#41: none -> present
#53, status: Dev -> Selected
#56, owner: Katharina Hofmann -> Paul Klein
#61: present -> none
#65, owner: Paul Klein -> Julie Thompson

---

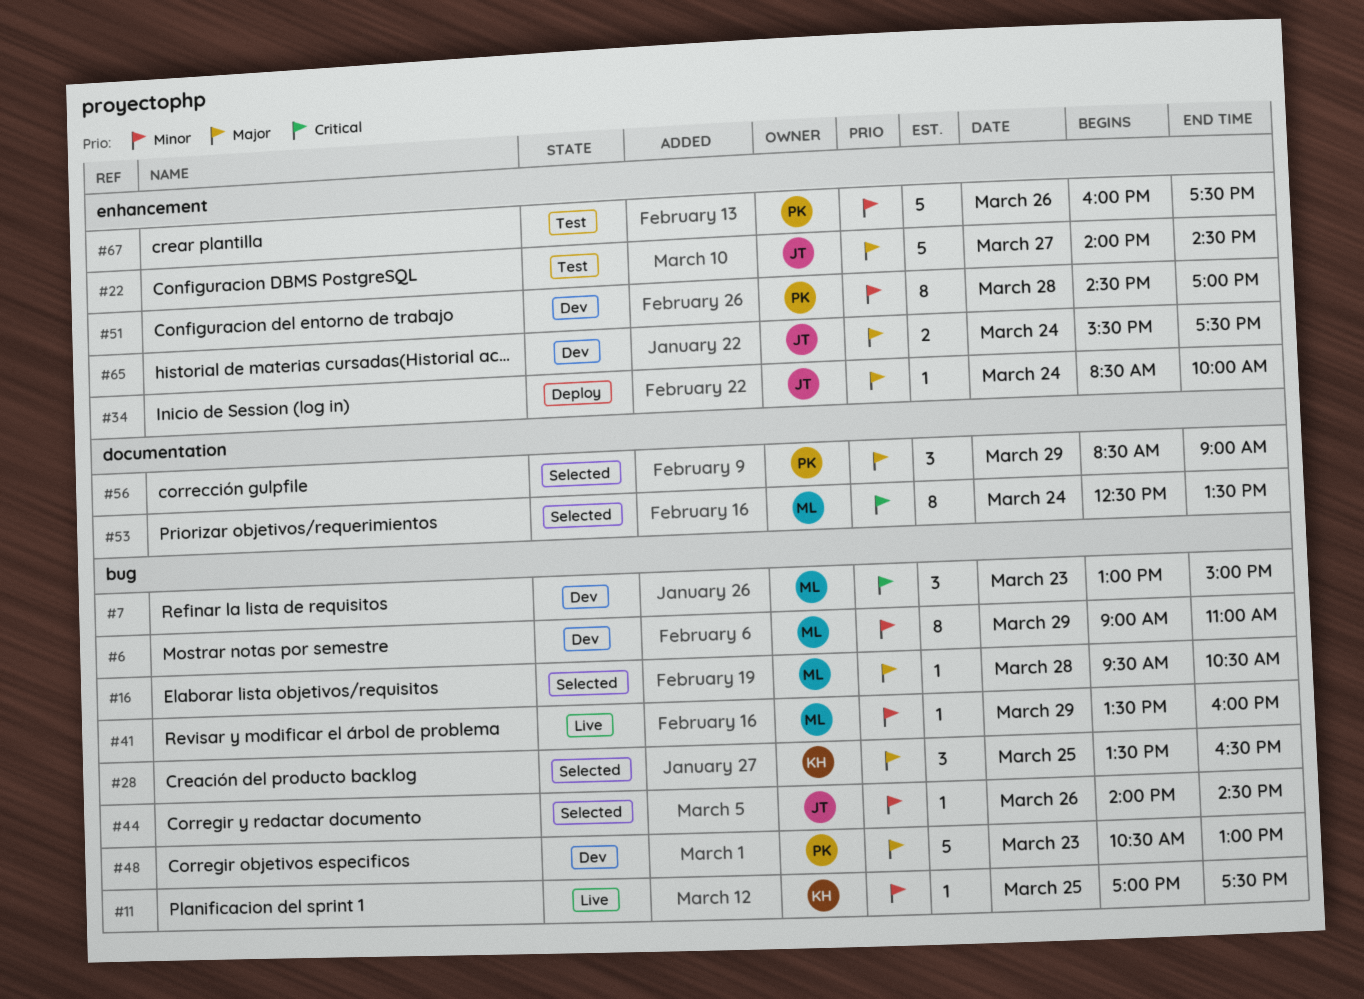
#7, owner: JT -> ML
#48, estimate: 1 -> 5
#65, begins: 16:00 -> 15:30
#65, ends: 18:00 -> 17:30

...

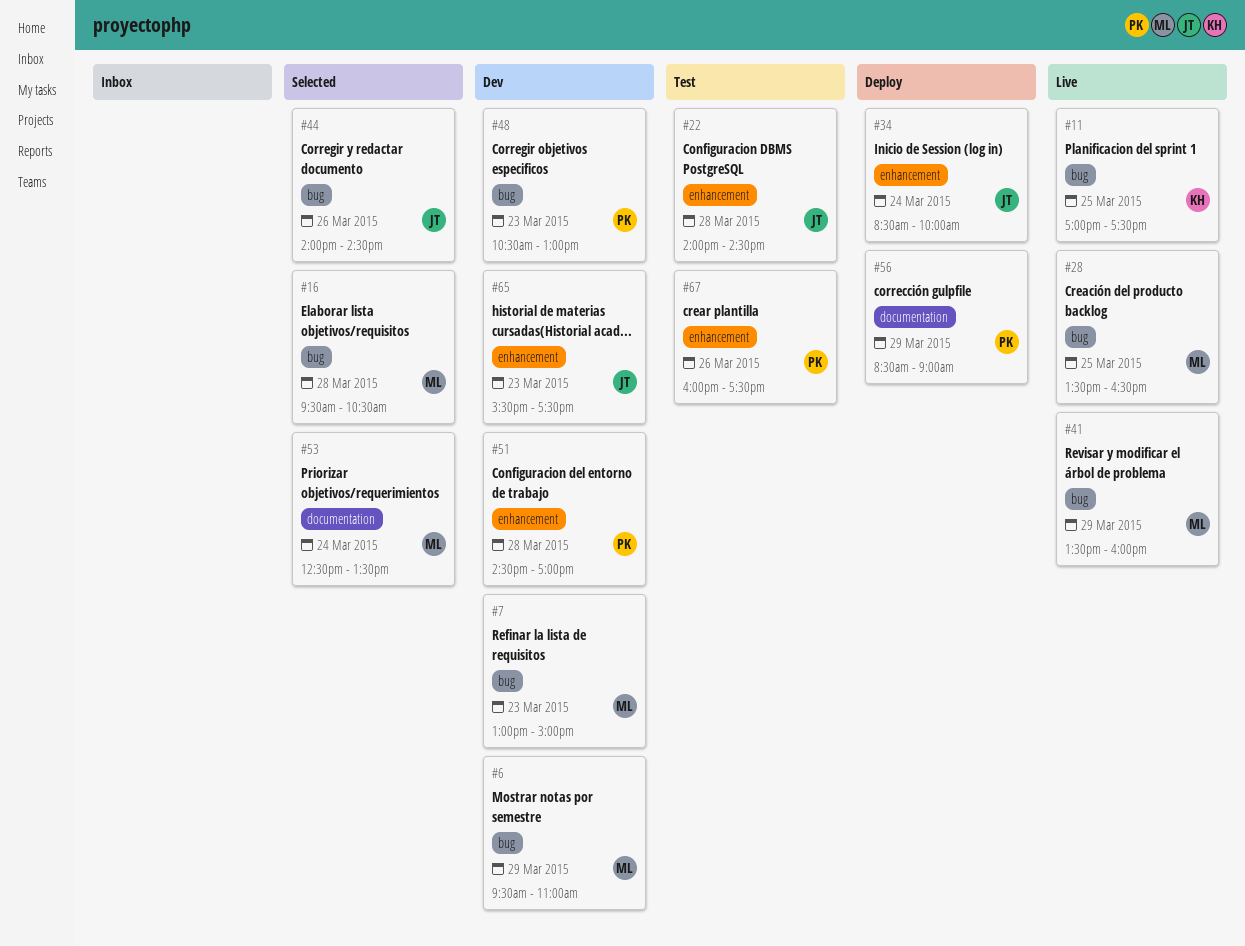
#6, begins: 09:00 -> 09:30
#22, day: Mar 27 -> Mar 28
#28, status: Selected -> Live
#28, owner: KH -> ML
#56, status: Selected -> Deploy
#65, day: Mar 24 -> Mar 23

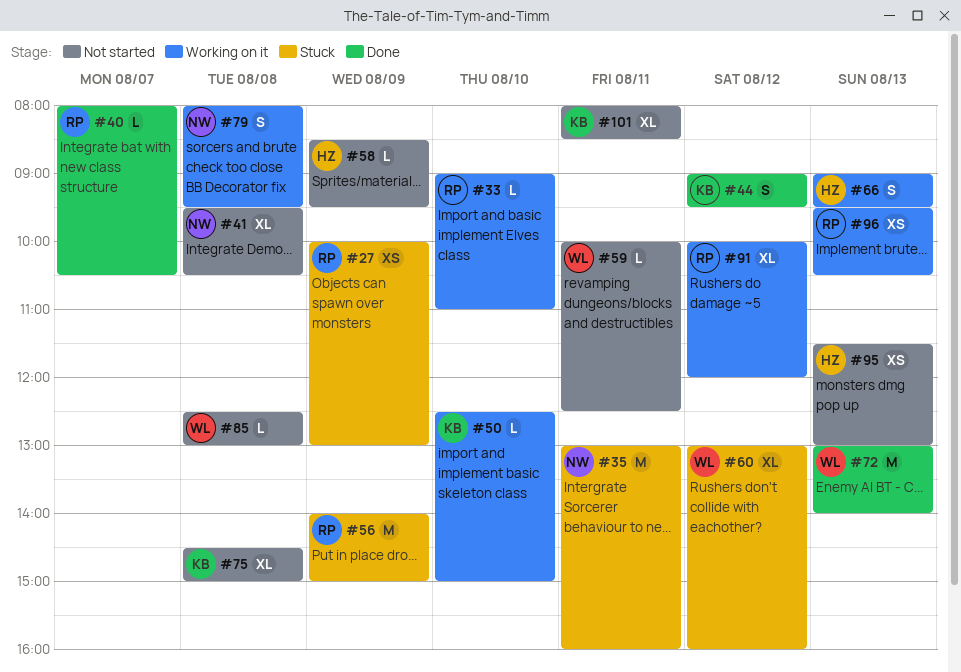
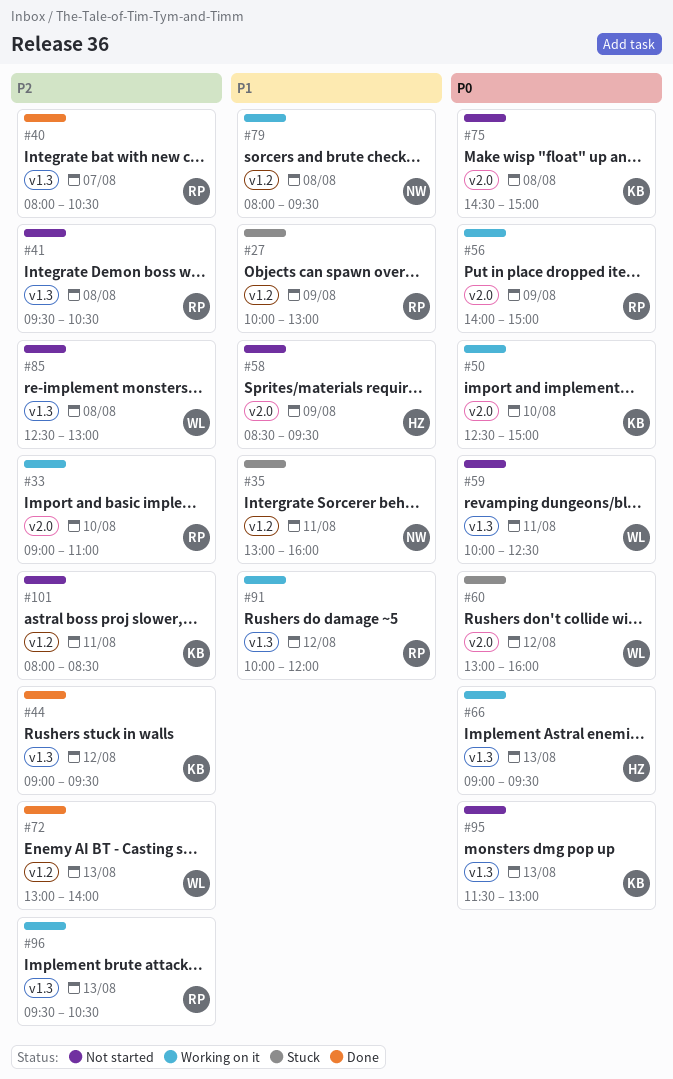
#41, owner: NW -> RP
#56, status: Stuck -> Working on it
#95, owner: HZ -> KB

## [EXERCISE DIRECTIONS]
Locate and copy each line in the data above that includes the word "Klein".

## [FINAL ANSWER]
#56, owner: Katharina Hofmann -> Paul Klein
#65, owner: Paul Klein -> Julie Thompson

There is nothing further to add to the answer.